Fig 1.
A schematic of the computational pipeline used to determine the reproductive manipulator infection status and symbiont titer of a sequencing run.
The pipeline (A) takes in a sample’s unique identification number, then downloads two million reads (includes symbiont and host genomic reads). Then, (B) reads are aligned to Wolbachia, Arsenophonus, Spiroplasma, Cardinium, and Rickettsia reference genomes. Also, reads are aligned to a set of 1066 single copy ancestral orthologs obtained from ORTHODB v9 to estimate host coverage without requiring a reference genome. (C) Summary statistics for sample reads aligned to each reference are computed. If a sample had between 0.1 and 0.9 breadth of coverage, the full dataset was downloaded and the workflow repeated to prevent false negative calls. We apply coverage breadth and depth cutoffs to classify infection status as positive, or negative. To estimate symbiont titer, we compare the depth of coverage of host reads mapped to a set of single copy orthologs, to the coverage of symbiont reads mapped to a symbiont reference genome. Please see the methods section for more details on the approach for classification and titer computation.
Table 1.
Raw infection counts of Wolbachia, Spiroplasma, Rickettsia, Cardinium and Arsenophonus infecting arthropods and nematodes.
The frequency of positive samples or species is listed in parentheses.
Table 2.
Estimated infection frequencies and confidence intervals from the data for Wolbachia, Spiroplasma, Rickettsia and Arsenophonus infecting arthropods and nematodes.
All species in the dataset were downsampled to a maximum 100 individuals for frequency inference. We used a minimum infection frequency of 0.001 to classify a species as positively infected (See Methods).
Fig 2.
Phylogeny of Arthropoda orders tested and number of reproductive manipulator positive species within each order.

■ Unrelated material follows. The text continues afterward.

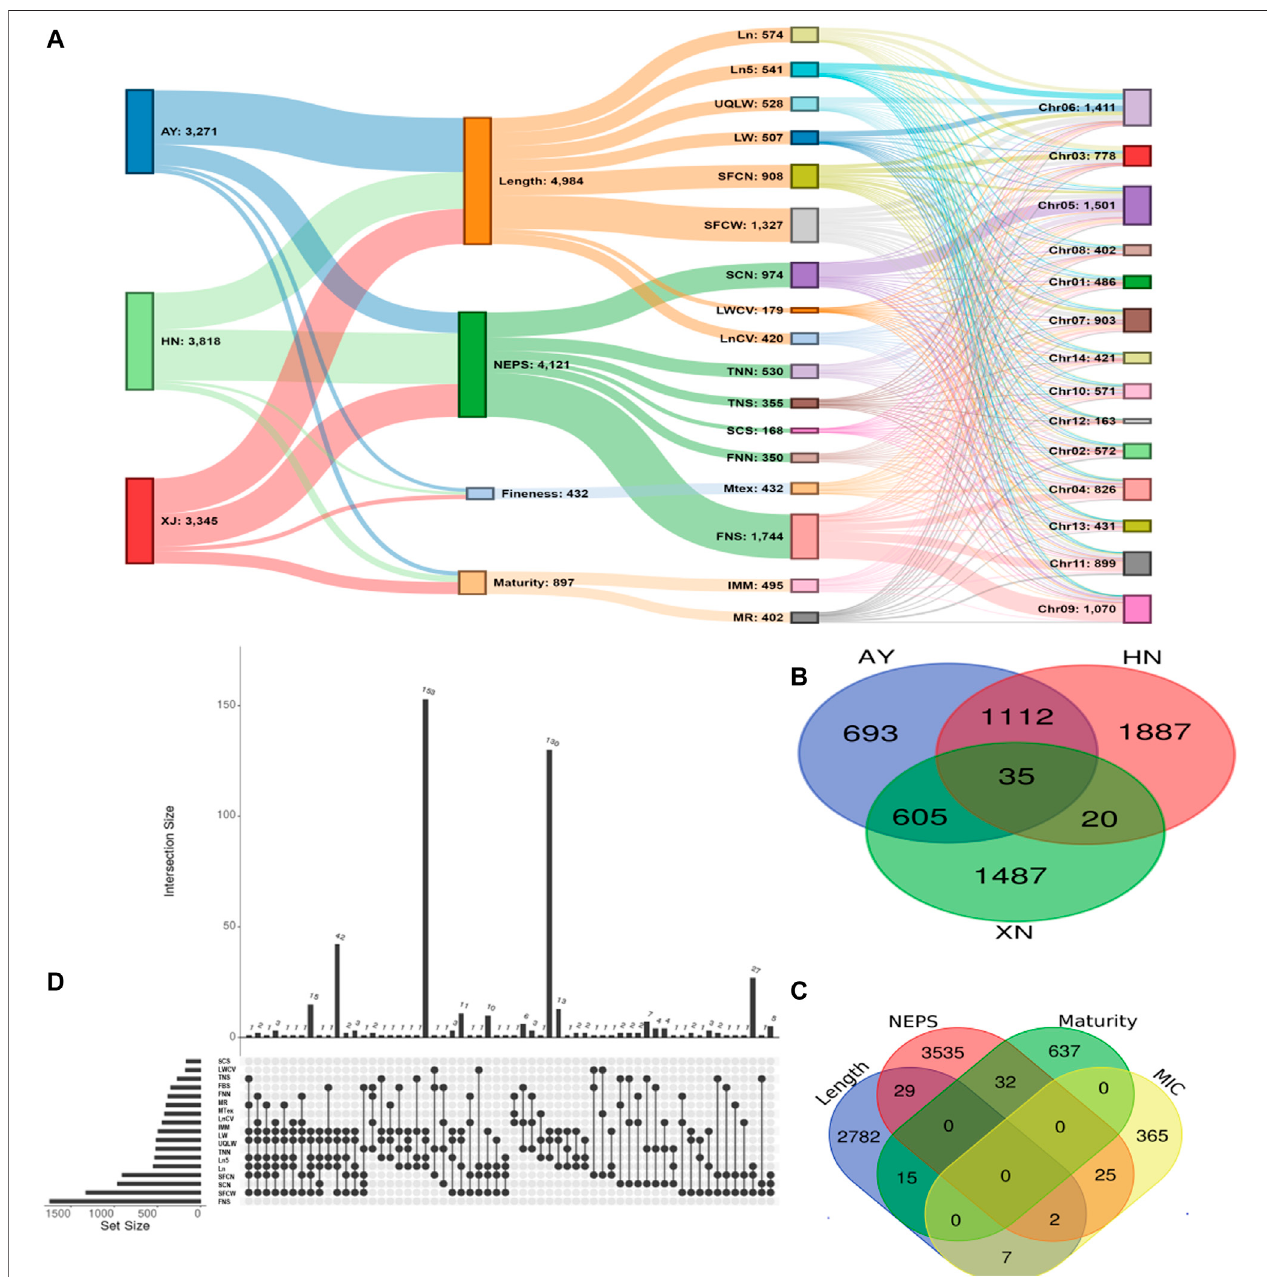
FIGURE 3 | GWAS Association Summary (A) Sankey diagram illustrating the number of signi fi cantly ( p < 0.00001) associated SNPs among evaluated environments (AY: Anyang, HN: Sanya, Hainan, XJ: Xinjiang) and single fi ber quality traits along with their distributions 13 chromosomes of Asiatic cotton (B) Venn diagram displaying the number of signi fi cantly ( p < 0.00001) associated SNPs shared among three evaluated environments (C) Venn diagram depicting number of signi fi cantly ( p < 0.00001) associated SNPs shared among four major categories of studied single fi ber quality traits of G . arboreum accessions (D) Details of signi fi cantly associated SNPs showing pleiotropism among various investigated single fi ber quality traits. All SNPs with one or more associated phenotypes are shown here.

The frequency of reproductive manipulator-positive species listed in parentheses. No frequency is listed if there was no infection within an arthropod order. We used the Tree of Life taxonomic and phylogenetic package and rotl [74], to group host species by their orders. We labeled arthropod clades containing two or more taxa with subphylum or class.
Table 3.
Wolbachia global infection frequencies and confidence intervals generated for arthropod orders.
All species in the dataset were downsampled to a maximum 100 individuals. Confidence intervals were generated using 1000 bootstrap replicates fitting a beta-binomial model to species infection frequency data among orders. A minimum infection frequency of 0.001 was used to classify a species as positively infected (See Methods).
Fig 3.
Titer variation across species infected with Wolbachia and between diverse reproductive manipulator clades.
To increase readability of both plots, categories were randomly downsampled to show 100 samples. The y-axis is log10 scaled. (A) Titer for Wolbachia positive arthropod species with at least three samples were plotted from low to high titer and color coded by taxonomic order. (B) Titer for Wolbachia, Rickettsia, Arsenophonus, Spiroplasma infected samples. We plotted up to three samples for every species infected with Wolbachia to show the range of Wolbachia across tested arthropod species. Titer variation within host species is significant, and this variation is not due to pooled sequencing samples. Our results suggest a symbiont and host genetic contribution to shaping within-host infection densities. Asterisks indicate statistically significant relationships between titer and arthropod species where 0 ‘***’ 0.001 ‘**’ 0.01 ‘*’.